REVIEW ARTICLE
NEWBORNS RESUSCITATION

UDK: 618.6-083.98

Demjanski V1

1University Clinic for Traumatology, Orthopedic Diseases, Anesthesia, Reanimation, Intensive Care and Emergency Centre, Skopje, Macedonia

 

Abstract

Most of the newborns adapt well to extra-uterine life, but some of them need stabilization or resuscitation. Expressed as a percentage, 85% breathe on their own, 10% after stimulation, and about 5% require positive pressure ventilation. The incidence of intubations varies between 0.4% and 2%, about 0.3% require cardiac compressions, and only 0.05% receive adrenaline. There are known risk factors, antepartum and intrapartum, which are the most common reasons for forced stabilization or resuscitation.

The protocols (European Resuscitation Council) have precise recommendations for each segment of resuscitation, starting with standards for personnel, equipment, environment; handling of the umbilical cord after birth; initial examination and assessment (tone, breathing, heart rate); and life support. The protocols have details that differ between full-term and premature newborns.

Resuscitation in the narrower sense of the word implies undertaking one or more of the four basic procedures (ABCD):

  1. Initial stabilization steps (warming, airway aspiration if necessary, drying, stimulation),
  2. Ventilation,

III. Heart compressions,

  1. Administer epinephrine and/or volume replacement.

 

It is of crucial importance to respect the “Golden Minute” rule, i.e., taking initial measures, re-evaluation and starting ventilation, if necessary, within 60 seconds.

After recovery of vital signs and adequate ventilation and circulation, the newborn should be transferred to an intensive care unit under appropriate monitoring and care. Induced therapeutic hypothermia should be an option following a properly prescribed implementation protocol. Failure to establish ROSC in neonates after 10-20 minutes of intensive resuscitation is associated with a high risk of mortality and a high risk of neurological damage in survivors.  Refraining from applying resuscitation measures is reasonable in cases with a certain poor prognosis (gestational week <22 weeks and/or bw<350g; anencephaly; major chromosomal abnormalities), a decision for which with prior consultation and discussion with the parents is preferred.

==*==

Put this sentence from the newborn resuscitation abstract into Spanish: "Most of the newborns adapt well to extra-uterine life, but some of them need stabilization or resuscitation." Rely on the newborn resuscitation abstract alone, with no outside sources.

==*==

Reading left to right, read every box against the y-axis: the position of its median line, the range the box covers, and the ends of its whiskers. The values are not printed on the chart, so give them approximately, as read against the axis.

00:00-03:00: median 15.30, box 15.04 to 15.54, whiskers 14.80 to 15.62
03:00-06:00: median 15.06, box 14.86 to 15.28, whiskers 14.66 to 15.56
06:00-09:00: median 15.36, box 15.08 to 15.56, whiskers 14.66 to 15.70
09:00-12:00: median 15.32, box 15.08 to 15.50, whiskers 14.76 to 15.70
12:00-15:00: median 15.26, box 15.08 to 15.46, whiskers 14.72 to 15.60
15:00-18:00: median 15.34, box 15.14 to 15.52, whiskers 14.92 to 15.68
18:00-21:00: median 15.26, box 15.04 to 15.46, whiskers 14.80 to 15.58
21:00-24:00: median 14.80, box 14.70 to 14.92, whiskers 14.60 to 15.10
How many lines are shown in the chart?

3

==*==

* Final answer
La mayoría de los recién nacidos se adaptan bien a la vida extrauterina, pero algunos de ellos necesitan estabilización o reanimación.